● **PROBLEM TO SOLVE**: Where a line holds the word "linejoin", copy that line from the data below.

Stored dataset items
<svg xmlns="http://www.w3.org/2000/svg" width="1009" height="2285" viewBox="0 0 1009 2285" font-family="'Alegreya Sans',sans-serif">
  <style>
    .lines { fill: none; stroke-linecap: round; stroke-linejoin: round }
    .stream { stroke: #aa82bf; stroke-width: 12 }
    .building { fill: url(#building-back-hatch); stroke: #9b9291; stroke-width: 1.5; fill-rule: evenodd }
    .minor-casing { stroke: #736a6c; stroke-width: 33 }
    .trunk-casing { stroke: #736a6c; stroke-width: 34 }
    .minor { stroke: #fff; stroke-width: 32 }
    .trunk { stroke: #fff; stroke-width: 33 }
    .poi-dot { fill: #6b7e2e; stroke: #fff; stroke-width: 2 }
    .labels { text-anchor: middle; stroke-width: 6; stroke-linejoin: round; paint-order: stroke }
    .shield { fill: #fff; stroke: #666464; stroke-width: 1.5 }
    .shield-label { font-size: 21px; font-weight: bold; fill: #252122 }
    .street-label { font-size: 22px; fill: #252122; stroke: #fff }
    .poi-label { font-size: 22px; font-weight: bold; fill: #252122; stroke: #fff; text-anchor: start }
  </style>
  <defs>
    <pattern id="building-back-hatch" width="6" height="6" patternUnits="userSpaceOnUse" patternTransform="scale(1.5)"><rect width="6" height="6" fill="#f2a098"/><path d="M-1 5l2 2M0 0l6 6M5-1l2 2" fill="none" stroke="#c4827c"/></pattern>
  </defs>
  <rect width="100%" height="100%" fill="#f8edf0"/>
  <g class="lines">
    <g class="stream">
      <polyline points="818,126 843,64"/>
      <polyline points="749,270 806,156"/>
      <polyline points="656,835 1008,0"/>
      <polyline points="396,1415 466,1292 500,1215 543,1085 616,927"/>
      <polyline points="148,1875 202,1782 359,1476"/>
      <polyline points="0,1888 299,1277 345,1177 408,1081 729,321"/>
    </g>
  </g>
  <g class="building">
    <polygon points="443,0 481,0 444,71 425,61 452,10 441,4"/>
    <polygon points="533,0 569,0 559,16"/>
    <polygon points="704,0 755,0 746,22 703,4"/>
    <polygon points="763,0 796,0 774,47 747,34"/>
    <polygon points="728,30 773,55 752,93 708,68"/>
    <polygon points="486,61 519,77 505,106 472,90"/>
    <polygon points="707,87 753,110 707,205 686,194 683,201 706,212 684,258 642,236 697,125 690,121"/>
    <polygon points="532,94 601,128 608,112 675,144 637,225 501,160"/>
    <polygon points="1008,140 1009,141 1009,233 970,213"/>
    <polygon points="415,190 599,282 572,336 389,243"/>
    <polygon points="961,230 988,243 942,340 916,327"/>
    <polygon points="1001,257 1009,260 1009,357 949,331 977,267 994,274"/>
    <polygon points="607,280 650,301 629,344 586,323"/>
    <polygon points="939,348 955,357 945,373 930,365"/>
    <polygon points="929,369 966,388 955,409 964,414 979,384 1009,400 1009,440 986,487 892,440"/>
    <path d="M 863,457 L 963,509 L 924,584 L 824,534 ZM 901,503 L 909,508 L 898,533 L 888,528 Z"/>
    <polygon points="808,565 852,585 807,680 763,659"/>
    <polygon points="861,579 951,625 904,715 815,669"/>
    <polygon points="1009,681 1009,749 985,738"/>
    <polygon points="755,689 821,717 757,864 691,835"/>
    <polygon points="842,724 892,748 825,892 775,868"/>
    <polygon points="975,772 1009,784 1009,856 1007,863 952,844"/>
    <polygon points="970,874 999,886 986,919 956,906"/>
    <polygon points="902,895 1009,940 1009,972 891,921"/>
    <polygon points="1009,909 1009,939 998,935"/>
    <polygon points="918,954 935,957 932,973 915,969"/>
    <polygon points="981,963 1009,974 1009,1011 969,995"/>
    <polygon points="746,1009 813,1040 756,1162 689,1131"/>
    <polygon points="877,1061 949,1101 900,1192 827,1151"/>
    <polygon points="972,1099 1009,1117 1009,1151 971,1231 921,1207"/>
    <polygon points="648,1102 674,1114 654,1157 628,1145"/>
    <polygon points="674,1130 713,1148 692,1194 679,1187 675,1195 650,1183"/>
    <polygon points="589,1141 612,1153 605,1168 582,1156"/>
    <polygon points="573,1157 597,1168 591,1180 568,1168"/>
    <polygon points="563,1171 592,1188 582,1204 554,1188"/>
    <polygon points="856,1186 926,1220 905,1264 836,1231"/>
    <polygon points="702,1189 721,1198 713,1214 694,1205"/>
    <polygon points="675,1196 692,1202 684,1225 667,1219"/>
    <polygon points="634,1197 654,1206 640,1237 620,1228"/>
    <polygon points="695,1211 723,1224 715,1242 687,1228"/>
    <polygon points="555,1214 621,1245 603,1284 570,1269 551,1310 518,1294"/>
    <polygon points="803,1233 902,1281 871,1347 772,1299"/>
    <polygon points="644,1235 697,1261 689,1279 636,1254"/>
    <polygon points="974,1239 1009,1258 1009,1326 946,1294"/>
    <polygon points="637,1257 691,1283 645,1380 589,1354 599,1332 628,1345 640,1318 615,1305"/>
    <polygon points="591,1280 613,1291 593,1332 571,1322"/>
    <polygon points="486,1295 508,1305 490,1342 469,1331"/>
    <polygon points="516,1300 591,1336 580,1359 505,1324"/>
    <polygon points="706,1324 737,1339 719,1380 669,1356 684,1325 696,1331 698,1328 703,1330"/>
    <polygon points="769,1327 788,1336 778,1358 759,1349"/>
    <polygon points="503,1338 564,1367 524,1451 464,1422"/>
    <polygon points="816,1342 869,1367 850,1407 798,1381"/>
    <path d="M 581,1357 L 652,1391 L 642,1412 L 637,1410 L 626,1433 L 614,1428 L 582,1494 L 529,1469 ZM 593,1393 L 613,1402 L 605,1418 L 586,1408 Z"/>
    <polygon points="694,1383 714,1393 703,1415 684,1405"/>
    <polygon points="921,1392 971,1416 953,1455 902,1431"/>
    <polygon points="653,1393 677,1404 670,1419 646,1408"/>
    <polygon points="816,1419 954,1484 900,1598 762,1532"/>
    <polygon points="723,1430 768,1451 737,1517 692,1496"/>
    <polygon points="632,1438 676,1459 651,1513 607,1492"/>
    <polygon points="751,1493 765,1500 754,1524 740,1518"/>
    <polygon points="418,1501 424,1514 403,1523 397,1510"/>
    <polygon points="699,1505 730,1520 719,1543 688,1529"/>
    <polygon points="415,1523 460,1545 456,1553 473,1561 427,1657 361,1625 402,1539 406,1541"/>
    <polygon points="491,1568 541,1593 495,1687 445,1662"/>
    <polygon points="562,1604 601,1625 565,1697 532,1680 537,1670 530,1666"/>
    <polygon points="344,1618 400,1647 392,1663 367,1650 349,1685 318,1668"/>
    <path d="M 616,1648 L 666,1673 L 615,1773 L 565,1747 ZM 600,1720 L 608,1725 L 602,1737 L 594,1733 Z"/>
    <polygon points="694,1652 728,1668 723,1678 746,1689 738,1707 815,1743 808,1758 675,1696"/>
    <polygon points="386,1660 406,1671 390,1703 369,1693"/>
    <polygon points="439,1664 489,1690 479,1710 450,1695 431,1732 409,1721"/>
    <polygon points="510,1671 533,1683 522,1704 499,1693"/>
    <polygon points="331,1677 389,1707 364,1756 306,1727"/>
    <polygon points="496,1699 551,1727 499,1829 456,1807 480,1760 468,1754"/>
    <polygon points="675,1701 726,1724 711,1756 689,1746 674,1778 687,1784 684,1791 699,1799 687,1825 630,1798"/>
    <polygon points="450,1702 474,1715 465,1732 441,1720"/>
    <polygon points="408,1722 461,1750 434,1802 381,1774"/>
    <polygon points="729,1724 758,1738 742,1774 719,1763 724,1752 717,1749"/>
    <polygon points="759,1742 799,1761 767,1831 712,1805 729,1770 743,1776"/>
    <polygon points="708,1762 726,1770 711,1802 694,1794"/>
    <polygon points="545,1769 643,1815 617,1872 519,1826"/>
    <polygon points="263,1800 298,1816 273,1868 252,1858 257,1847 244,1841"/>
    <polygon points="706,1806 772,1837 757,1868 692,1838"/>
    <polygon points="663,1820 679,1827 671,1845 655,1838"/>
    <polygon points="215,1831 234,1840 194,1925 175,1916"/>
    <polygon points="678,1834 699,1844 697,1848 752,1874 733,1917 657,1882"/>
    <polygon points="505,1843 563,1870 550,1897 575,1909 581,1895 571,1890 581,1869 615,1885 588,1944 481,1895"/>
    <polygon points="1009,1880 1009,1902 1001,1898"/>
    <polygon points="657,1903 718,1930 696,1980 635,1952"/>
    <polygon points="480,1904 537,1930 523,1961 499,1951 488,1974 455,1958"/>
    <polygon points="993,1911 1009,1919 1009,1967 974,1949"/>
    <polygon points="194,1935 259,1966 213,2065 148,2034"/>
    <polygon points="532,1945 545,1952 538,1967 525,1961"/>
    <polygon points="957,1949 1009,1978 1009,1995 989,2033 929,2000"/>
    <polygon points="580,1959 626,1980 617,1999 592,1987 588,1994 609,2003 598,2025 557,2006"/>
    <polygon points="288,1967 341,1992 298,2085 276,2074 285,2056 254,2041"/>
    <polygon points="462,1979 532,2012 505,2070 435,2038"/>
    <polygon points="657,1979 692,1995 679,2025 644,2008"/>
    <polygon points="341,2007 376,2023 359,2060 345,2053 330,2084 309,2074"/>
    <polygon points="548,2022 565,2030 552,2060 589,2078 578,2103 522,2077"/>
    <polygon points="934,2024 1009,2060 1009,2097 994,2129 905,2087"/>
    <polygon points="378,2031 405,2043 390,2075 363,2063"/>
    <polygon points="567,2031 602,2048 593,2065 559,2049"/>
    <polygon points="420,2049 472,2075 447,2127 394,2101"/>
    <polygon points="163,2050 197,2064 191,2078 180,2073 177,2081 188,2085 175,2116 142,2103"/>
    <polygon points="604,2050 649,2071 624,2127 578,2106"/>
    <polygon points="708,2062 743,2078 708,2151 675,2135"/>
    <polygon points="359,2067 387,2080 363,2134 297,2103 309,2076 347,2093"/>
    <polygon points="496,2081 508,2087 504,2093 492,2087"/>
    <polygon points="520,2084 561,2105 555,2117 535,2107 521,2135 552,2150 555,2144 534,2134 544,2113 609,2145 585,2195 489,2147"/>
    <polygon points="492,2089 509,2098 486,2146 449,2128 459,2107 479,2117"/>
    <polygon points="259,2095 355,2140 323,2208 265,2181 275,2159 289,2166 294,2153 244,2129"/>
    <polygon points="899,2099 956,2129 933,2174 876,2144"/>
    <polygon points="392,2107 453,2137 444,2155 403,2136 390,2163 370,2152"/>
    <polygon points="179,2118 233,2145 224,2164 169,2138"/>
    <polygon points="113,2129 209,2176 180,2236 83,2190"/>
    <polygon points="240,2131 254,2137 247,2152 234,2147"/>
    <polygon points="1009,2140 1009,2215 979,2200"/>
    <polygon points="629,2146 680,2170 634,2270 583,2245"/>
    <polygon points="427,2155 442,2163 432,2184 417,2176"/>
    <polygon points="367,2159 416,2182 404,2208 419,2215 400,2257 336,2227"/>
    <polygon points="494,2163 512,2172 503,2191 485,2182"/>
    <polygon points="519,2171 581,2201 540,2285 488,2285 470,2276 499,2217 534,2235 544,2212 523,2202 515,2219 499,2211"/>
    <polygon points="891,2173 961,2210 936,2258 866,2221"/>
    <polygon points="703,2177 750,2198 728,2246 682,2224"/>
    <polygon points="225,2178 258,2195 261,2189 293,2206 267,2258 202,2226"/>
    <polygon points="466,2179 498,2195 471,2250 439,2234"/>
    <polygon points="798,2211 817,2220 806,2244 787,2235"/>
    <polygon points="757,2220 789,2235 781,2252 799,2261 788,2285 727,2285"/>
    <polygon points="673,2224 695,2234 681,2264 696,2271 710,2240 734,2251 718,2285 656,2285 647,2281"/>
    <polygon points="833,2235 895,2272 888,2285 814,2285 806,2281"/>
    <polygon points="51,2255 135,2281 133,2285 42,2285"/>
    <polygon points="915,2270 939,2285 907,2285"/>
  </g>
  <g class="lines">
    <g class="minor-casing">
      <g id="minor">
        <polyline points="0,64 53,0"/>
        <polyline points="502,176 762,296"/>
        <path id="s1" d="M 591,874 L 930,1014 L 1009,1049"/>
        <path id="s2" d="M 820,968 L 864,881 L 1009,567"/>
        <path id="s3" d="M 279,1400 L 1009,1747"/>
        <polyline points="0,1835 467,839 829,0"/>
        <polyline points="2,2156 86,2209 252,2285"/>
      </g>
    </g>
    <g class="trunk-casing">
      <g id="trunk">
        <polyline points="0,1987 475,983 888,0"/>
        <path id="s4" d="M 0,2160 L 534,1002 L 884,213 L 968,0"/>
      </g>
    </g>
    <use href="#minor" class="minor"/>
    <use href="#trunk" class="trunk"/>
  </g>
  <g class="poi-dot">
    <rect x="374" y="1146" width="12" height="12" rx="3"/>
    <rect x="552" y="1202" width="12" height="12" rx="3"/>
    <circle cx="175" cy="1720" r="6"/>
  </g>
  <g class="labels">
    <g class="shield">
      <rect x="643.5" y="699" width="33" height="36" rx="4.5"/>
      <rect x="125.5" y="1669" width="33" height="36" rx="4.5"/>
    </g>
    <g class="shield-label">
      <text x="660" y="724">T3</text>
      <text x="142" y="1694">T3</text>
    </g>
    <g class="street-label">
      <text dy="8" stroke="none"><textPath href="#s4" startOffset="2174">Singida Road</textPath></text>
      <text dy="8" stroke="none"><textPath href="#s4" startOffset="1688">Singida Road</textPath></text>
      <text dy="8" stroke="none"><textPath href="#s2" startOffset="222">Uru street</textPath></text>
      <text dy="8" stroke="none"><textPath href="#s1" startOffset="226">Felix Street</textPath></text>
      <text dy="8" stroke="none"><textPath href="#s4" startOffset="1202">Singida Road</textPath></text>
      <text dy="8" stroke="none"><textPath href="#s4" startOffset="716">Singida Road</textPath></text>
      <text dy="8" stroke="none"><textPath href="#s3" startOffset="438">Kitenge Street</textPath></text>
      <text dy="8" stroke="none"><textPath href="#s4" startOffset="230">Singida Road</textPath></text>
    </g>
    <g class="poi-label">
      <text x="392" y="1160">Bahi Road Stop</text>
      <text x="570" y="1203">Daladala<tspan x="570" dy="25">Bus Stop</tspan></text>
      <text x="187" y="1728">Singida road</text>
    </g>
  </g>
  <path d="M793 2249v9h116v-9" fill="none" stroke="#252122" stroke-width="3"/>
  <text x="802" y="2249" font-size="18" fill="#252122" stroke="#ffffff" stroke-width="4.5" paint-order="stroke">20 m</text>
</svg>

● **TASK SOLUTION**:
    .lines { fill: none; stroke-linecap: round; stroke-linejoin: round }
    .labels { text-anchor: middle; stroke-width: 6; stroke-linejoin: round; paint-order: stroke }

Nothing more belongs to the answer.